[[ Dataset extract, beginning ]]

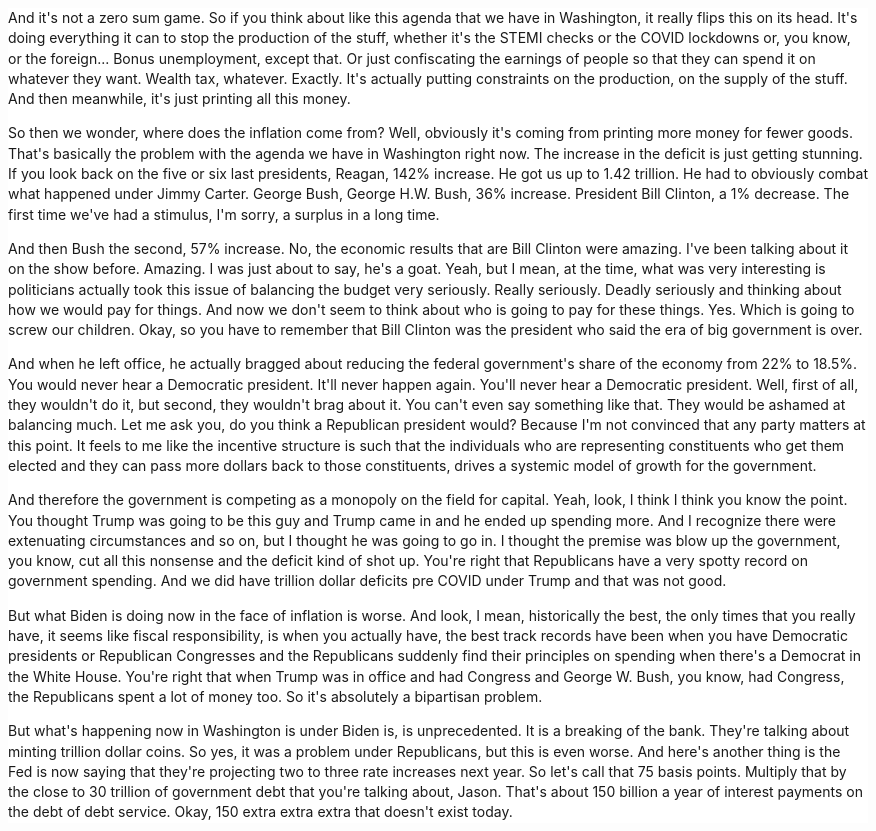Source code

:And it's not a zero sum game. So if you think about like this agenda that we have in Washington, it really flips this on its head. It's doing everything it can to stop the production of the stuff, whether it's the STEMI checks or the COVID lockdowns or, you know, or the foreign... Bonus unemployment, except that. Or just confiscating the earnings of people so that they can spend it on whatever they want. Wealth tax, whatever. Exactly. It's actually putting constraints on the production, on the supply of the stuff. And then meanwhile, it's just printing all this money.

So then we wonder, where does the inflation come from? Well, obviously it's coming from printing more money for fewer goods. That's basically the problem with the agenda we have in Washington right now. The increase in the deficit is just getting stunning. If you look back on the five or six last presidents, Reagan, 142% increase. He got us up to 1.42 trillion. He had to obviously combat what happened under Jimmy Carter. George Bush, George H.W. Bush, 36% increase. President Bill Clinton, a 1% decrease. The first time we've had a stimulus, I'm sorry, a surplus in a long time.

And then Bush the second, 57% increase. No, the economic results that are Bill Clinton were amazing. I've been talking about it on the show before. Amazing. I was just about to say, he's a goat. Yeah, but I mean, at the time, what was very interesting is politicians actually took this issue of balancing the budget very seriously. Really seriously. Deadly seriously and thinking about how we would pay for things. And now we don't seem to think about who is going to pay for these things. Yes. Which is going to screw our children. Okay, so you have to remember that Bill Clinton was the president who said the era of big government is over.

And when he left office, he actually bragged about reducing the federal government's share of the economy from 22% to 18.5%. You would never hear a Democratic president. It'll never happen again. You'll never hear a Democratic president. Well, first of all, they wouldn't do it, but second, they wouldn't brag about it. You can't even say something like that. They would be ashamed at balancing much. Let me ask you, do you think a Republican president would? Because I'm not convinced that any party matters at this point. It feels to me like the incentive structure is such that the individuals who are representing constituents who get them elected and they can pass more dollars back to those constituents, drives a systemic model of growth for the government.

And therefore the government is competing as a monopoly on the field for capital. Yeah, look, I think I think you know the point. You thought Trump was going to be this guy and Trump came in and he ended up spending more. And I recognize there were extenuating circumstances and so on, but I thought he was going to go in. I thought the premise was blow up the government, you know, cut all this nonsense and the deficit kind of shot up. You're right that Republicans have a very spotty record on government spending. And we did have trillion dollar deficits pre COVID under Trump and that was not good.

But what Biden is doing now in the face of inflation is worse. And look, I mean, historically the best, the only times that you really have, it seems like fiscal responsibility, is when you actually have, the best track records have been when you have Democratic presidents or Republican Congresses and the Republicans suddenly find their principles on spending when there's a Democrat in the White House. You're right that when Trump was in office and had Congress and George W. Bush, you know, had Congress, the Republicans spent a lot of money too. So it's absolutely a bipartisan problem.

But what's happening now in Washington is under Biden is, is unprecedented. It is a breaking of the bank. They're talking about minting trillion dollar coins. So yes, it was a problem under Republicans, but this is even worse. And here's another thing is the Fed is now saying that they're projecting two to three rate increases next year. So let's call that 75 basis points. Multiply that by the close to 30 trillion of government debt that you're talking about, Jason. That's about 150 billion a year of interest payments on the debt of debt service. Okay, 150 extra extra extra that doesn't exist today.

[[ Dataset extract, end ]]

Put down exactly the lines of the data above that run from its first line through the line bearing "So then we wonder, where", and no pictures.

# [Final answer]
Source code

:And it's not a zero sum game. So if you think about like this agenda that we have in Washington, it really flips this on its head. It's doing everything it can to stop the production of the stuff, whether it's the STEMI checks or the COVID lockdowns or, you know, or the foreign... Bonus unemployment, except that. Or just confiscating the earnings of people so that they can spend it on whatever they want. Wealth tax, whatever. Exactly. It's actually putting constraints on the production, on the supply of the stuff. And then meanwhile, it's just printing all this money.

So then we wonder, where does the inflation come from? Well, obviously it's coming from printing more money for fewer goods. That's basically the problem with the agenda we have in Washington right now. The increase in the deficit is just getting stunning. If you look back on the five or six last presidents, Reagan, 142% increase. He got us up to 1.42 trillion. He had to obviously combat what happened under Jimmy Carter. George Bush, George H.W. Bush, 36% increase. President Bill Clinton, a 1% decrease. The first time we've had a stimulus, I'm sorry, a surplus in a long time.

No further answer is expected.